Other nations in SAARC, which represents a region where 40 per cent of the people live in poverty, include Bangladesh, Bhutan, Maldives and Nepal.
India, South Asia's largest economy, and Pakistan, the region's second-largest, have fought three wars, two of which have been over the disputed region of Kashmir. The two nuclear-armed neighbours came to the brink of a fourth conflict last year.
A Pakistani ban on Indian commercial flights over its airspace remains in place and businessmen of both countries complain that getting visas is very difficult.
Tensions between India and Pakistan have also blocked an agreement on a South Asian free trade zone.

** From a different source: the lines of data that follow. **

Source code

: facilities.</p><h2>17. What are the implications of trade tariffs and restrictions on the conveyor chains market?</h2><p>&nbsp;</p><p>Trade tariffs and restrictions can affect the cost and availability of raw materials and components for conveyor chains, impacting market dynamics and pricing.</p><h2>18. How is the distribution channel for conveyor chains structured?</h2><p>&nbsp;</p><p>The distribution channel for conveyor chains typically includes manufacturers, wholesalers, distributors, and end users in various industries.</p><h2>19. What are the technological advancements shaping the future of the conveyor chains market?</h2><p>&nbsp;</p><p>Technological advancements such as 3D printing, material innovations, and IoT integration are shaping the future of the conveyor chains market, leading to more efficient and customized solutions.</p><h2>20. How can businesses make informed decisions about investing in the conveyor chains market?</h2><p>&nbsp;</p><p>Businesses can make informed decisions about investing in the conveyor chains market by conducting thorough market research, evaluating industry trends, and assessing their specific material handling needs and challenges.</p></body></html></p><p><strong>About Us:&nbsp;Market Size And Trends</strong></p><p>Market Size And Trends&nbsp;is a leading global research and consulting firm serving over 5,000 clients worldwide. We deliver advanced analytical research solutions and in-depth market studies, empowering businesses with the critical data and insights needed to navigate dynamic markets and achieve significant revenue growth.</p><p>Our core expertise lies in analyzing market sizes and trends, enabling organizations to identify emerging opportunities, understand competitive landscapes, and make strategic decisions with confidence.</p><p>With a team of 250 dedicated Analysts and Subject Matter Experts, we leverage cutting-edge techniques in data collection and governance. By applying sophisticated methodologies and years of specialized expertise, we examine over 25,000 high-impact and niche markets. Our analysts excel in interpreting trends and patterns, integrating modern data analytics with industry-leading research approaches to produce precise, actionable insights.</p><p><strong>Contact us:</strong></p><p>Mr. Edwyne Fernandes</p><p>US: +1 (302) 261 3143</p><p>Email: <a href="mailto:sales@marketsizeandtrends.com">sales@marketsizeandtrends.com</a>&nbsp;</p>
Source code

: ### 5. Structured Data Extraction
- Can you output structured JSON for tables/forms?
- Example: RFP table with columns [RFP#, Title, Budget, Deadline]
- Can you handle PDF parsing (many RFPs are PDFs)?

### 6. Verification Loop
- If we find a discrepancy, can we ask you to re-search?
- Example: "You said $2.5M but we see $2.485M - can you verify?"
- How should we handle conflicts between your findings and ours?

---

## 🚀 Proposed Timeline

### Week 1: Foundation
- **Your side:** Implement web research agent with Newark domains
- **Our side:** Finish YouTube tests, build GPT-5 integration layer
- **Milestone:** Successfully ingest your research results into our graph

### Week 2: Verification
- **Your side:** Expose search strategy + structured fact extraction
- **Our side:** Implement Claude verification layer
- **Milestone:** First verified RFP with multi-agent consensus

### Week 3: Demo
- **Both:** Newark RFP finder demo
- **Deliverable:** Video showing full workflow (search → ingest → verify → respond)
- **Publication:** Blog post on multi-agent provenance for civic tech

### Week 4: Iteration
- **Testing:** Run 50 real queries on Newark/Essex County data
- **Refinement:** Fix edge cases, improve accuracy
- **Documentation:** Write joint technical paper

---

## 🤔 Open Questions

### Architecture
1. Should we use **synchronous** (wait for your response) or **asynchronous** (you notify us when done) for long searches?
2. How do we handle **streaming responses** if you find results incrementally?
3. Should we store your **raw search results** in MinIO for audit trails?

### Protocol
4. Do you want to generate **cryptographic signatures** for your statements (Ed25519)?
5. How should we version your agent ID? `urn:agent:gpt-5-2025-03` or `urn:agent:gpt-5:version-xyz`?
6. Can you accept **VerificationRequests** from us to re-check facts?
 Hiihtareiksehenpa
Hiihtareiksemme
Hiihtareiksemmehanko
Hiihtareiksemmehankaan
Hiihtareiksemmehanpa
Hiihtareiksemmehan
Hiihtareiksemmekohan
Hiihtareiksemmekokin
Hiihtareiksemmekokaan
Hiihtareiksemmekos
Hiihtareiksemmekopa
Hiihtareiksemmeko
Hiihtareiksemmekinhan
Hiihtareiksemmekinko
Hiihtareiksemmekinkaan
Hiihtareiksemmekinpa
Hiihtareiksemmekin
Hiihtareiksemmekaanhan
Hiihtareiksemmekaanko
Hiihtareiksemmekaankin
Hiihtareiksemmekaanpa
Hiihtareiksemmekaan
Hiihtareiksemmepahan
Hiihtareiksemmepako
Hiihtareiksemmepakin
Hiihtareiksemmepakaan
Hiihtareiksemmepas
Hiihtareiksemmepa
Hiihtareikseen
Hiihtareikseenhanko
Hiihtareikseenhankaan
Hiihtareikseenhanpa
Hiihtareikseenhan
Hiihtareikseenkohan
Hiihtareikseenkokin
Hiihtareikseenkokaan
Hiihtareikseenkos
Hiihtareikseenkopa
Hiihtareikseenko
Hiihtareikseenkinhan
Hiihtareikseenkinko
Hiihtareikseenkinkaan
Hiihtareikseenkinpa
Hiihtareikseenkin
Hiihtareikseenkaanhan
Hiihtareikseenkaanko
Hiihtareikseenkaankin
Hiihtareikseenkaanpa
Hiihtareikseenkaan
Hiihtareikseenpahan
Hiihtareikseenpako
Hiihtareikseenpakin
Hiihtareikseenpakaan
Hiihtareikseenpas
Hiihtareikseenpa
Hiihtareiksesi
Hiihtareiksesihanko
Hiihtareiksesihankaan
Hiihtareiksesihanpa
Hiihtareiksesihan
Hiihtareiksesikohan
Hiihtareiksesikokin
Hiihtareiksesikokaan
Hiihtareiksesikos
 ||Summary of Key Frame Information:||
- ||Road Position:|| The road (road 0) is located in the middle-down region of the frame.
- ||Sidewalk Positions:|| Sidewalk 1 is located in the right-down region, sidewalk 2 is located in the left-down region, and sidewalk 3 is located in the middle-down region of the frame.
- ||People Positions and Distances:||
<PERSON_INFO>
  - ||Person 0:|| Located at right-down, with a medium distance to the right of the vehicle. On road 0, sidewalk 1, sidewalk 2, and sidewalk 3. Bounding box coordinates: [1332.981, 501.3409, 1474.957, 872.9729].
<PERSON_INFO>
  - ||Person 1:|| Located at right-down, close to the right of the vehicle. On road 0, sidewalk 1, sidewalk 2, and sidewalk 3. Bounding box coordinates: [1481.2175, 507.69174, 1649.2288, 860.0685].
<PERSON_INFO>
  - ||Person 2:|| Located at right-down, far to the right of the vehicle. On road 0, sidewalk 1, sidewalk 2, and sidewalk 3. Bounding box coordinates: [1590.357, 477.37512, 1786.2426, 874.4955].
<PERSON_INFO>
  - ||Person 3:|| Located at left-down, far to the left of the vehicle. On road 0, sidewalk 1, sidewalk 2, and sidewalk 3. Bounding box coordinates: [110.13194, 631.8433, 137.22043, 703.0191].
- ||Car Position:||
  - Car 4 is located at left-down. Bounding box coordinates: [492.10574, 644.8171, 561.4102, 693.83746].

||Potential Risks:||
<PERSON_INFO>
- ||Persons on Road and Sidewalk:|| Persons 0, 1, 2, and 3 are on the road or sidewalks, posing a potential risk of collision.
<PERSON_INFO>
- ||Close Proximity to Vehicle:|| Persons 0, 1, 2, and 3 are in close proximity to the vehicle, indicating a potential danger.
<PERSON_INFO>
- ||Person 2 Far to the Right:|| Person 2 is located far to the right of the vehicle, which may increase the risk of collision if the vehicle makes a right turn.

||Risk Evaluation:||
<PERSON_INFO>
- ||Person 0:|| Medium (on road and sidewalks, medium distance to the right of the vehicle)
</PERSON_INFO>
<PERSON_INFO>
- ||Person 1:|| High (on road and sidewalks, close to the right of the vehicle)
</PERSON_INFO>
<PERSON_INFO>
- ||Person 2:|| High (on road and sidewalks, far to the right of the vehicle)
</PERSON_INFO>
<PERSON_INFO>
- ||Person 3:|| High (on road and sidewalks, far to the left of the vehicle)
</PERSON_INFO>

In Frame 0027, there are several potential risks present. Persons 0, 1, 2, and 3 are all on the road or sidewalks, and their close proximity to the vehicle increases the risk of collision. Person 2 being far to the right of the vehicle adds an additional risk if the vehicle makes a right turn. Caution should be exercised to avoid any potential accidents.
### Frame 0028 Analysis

"Politics between India and Pakistan has hurt moves to develop trade relations in South Asia, particularly between India and Pakistan themselves," Jamil Magoon, a leading Pakistani businessman and SCCI vice-president, told reporters.
"There is lot of potential for trade. For example, India can export cycles, medicines and motorcycles to Pakistan and Pakistan can sell rock salt and molasses to India's liquor industry."
Official trade between India and Pakistan in the past year to March 31, 2002 stood at a measly $250 million, but industry officials said trade through third countries like the United Arab Emirates and Singapore is around $1 billion annually.
"We are losing a huge opportunity to develop trade in the region and fight poverty together," India's A C Muthiah, SCCI vice-president, told Reuters.